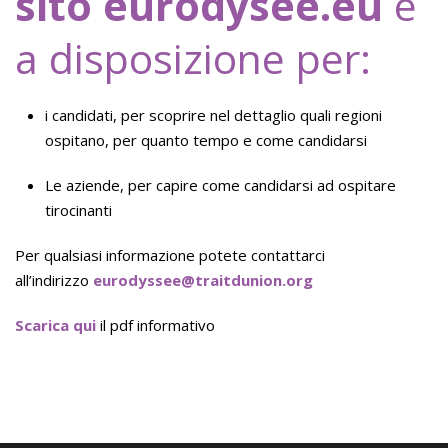
sito
eurodysee.eu
è
a disposizione per:
i candidati, per scoprire nel dettaglio quali regioni
ospitano, per quanto tempo e come candidarsi
Le aziende, per capire come candidarsi ad ospitare
tirocinanti
Per qualsiasi informazione potete contattarci
all’indirizzo
eurodyssee@traitdunion.org
Scarica qui
il pdf informativo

● ● ● ●

● **What the task asks**: Word for word, restate every line of the listing, omitting the pictures.

● **Reply**:
sito
eurodysee.eu
è
a disposizione per:
i candidati, per scoprire nel dettaglio quali regioni
ospitano, per quanto tempo e come candidarsi
Le aziende, per capire come candidarsi ad ospitare
tirocinanti
Per qualsiasi informazione potete contattarci
all’indirizzo
eurodyssee@traitdunion.org
Scarica qui
il pdf informativo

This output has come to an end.